WHAT IS EXPECTED: Would you repeat exactly the part of the listing below that runs from the line containing "Dessin d'architecture (Buade St. Stairs)" down to the line containing "Choisir l’Informatique Industrielle, c’est", inclusive, and nothing else?

•••••

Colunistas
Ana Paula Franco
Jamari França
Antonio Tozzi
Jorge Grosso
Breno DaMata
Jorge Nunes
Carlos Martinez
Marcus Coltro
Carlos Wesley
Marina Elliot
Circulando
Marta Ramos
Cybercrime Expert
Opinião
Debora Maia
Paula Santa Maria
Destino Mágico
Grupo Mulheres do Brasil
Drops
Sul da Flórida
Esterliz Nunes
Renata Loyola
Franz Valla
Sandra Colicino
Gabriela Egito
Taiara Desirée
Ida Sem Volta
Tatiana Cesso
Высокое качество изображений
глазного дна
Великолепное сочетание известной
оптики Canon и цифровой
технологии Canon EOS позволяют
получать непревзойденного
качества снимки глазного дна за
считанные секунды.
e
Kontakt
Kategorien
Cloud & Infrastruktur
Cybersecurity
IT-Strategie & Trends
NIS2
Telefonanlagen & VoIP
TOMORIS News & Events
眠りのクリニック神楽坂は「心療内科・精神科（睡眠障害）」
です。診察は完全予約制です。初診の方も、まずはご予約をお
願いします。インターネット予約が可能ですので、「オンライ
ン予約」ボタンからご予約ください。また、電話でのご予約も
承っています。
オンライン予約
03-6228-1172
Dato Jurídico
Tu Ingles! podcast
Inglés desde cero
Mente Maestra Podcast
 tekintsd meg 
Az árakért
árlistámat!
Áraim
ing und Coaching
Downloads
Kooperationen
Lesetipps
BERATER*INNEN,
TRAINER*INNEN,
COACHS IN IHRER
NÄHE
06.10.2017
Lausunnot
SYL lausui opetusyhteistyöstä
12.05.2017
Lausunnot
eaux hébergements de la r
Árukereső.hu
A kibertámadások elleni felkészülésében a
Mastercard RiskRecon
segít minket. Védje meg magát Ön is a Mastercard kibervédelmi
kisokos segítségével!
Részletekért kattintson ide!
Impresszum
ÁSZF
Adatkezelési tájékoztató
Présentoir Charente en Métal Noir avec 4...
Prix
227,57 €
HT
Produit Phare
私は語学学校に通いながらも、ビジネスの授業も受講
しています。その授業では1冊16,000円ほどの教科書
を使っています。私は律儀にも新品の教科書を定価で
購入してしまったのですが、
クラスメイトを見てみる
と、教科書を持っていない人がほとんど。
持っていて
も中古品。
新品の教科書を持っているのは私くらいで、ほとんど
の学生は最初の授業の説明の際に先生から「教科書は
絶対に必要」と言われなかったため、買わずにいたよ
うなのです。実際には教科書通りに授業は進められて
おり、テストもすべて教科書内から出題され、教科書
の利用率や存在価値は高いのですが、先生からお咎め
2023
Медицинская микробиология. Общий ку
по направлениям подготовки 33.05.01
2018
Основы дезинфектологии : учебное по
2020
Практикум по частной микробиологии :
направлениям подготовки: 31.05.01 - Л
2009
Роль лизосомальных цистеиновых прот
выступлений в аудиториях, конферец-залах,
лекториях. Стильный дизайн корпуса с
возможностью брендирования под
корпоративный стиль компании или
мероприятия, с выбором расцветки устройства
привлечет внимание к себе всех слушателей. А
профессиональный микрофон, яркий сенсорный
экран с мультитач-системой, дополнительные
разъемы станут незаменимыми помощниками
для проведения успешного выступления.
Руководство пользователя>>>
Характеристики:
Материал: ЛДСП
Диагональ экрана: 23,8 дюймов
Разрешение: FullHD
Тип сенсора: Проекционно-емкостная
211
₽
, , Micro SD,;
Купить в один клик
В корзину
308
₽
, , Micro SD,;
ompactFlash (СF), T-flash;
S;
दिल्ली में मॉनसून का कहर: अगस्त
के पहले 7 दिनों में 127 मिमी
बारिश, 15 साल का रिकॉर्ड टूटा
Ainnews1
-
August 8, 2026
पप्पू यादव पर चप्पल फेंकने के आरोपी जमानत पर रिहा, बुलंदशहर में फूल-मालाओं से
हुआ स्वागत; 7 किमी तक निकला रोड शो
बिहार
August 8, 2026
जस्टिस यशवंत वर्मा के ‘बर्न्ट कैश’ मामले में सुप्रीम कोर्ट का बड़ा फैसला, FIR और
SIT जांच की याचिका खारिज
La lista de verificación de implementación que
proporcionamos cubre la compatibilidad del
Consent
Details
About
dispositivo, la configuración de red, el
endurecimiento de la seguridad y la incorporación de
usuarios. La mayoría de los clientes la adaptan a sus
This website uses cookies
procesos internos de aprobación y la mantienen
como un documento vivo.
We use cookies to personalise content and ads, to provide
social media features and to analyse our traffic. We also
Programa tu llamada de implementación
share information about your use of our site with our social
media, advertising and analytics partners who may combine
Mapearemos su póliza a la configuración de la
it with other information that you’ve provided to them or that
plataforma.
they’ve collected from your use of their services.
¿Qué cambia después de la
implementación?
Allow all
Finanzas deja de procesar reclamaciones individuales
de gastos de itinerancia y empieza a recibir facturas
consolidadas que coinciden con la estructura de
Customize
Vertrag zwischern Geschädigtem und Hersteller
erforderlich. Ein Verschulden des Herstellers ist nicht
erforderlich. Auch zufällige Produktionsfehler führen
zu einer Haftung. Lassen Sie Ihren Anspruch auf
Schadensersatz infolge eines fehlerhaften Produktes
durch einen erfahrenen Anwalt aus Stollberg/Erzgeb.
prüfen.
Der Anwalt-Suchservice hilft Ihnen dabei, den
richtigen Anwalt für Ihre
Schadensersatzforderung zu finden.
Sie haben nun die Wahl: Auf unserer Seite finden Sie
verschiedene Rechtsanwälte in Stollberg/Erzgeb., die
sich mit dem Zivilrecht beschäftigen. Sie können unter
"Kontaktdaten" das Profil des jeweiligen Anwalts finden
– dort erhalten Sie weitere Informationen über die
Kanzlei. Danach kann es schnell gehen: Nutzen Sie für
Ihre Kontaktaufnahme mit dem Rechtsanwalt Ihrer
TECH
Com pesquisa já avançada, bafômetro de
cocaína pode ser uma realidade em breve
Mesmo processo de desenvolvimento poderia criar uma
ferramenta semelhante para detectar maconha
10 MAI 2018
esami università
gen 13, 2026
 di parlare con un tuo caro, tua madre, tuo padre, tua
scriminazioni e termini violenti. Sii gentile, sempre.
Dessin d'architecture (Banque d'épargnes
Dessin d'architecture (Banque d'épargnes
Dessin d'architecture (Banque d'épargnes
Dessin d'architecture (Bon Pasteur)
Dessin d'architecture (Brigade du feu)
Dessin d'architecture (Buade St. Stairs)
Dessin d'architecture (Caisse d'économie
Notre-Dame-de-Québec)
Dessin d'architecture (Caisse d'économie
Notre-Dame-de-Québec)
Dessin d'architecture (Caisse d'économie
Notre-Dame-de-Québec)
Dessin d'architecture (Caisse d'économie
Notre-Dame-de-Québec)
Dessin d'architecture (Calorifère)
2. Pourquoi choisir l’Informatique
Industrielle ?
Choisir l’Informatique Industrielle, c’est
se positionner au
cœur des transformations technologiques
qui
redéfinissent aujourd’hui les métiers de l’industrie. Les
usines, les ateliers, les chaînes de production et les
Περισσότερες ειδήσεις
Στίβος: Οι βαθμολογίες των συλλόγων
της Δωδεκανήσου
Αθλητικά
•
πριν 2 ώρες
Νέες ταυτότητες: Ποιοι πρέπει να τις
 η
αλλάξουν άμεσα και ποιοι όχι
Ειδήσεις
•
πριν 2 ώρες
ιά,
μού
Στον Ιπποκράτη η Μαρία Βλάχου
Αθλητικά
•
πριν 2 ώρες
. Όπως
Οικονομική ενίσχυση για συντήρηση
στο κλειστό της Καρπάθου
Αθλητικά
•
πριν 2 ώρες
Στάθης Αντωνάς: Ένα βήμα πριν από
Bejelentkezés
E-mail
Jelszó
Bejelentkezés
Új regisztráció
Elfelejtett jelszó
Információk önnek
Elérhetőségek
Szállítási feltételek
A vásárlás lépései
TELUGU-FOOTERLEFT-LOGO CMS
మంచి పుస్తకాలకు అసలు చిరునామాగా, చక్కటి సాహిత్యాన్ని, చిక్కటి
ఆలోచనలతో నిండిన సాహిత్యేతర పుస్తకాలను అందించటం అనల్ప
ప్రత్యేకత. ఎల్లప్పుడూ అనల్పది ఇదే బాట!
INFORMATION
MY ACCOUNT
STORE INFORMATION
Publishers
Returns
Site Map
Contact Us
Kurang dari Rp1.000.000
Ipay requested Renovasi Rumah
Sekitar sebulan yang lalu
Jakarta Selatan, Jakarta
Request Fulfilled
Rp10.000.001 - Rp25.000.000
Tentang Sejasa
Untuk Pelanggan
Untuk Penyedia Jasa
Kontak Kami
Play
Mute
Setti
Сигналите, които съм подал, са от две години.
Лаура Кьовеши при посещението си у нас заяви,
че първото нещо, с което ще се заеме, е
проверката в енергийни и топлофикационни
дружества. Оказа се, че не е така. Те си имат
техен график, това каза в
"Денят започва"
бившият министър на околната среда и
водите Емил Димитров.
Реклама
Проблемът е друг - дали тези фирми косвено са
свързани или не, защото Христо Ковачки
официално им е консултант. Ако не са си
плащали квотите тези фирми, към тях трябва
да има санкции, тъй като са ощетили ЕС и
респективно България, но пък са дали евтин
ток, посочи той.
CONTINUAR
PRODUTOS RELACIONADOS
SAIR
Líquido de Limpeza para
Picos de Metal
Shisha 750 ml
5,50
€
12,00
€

•••••

ANSWER TO THIS TASK:
Dessin d'architecture (Buade St. Stairs)
Dessin d'architecture (Caisse d'économie
Notre-Dame-de-Québec)
Dessin d'architecture (Caisse d'économie
Notre-Dame-de-Québec)
Dessin d'architecture (Caisse d'économie
Notre-Dame-de-Québec)
Dessin d'architecture (Caisse d'économie
Notre-Dame-de-Québec)
Dessin d'architecture (Calorifère)
2. Pourquoi choisir l’Informatique
Industrielle ?
Choisir l’Informatique Industrielle, c’est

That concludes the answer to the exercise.